He says he's learned a valuable lesson about wearing a helmet.

"I didn't want to put on my helmet because I didn't think it looked good, but now I don't care how it looks," Dye said.

Dye hasn't been on a bike since the accident. Now he's teaming up with a CBS4 viewer to make sure his classmates are safe when they ride their bikes.

"It's very important to me to see children wear helmets and I wanted to do something about it after Dartagnan was hit," Kerrynn Kraft told CBS4.

Kraft contacted CBS4 asking for $1,000 to buy helmets for the kids in Commerce City. She hopes to start a non-profit organization and expand her effort of giving out helmets.

"I want to see that all children have helmets. I know there are children out there who can't afford helmets, and so I want to see as many children get helmets as can," Kraft said.

With her $1,000 and a discount from Golden Bike Shop, she was able to buy 57 bike helmets. Then she took them to a local tattoo shop, Sinfulltration, to get them decorated.
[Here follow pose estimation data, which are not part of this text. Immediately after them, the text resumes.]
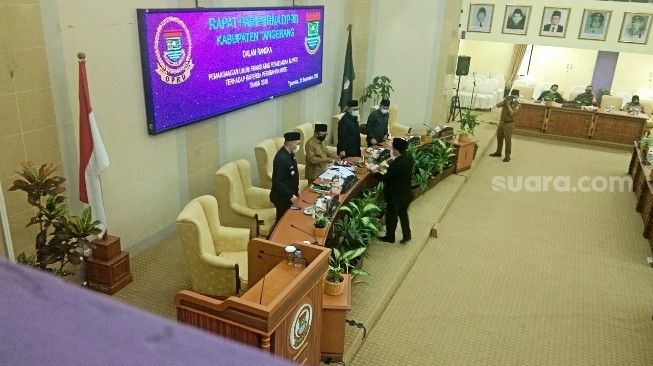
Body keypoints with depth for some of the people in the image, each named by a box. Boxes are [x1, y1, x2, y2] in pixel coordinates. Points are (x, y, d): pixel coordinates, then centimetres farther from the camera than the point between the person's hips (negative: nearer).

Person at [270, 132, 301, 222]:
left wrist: (296, 190, 14)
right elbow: (277, 182, -27)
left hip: (291, 193, 9)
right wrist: (290, 196, -22)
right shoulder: (281, 158, -28)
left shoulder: (289, 153, 1)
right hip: (283, 198, -9)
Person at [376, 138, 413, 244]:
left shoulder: (396, 164, -32)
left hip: (395, 196, -7)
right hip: (406, 193, 7)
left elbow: (386, 178, -21)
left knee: (391, 216, 14)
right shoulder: (409, 158, -7)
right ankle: (406, 235, 34)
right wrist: (388, 168, 9)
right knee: (403, 214, 24)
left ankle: (390, 237, 32)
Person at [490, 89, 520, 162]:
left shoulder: (516, 104, -11)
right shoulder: (506, 100, 5)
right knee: (499, 137, 16)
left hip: (508, 123, -6)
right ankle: (498, 152, 32)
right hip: (501, 122, 6)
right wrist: (504, 101, -18)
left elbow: (512, 113, -23)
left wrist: (508, 104, -23)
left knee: (508, 140, -3)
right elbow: (498, 105, -5)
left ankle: (507, 156, 3)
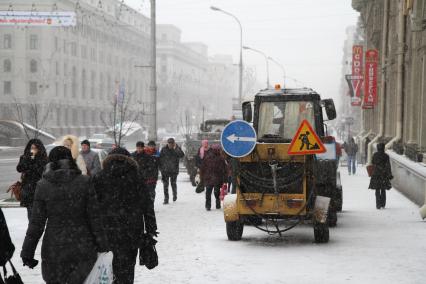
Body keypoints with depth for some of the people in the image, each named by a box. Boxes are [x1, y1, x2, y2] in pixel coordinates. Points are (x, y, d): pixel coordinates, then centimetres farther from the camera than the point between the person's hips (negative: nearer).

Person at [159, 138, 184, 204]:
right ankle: (166, 199, 6)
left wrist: (176, 149, -29)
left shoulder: (177, 149, -5)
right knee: (165, 185, 0)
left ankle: (175, 195, 35)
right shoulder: (164, 149, -3)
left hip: (174, 170, -1)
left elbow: (182, 155, -23)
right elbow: (160, 158, 4)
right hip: (165, 170, 1)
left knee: (173, 183, 9)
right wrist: (161, 168, 0)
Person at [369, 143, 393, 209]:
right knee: (383, 190, 13)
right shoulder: (386, 156, -7)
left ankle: (378, 205, -5)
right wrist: (390, 175, -8)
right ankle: (383, 204, 17)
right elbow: (388, 166, -10)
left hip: (376, 174, 0)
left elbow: (372, 164, 7)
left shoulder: (375, 155, -2)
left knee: (377, 190, 3)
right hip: (383, 174, 0)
She hoped that if the kids thought they were cool, they would wear them.

But it's Dye's story that really hits home with the 8th grade class at Hanson School.

"What happened to Dar, I'm afraid that could happen to me," one student said.

The students missed an hour of traditional teaching, but got a far greater lesson in life and survival taught by one of their peers who nearly didn't survive.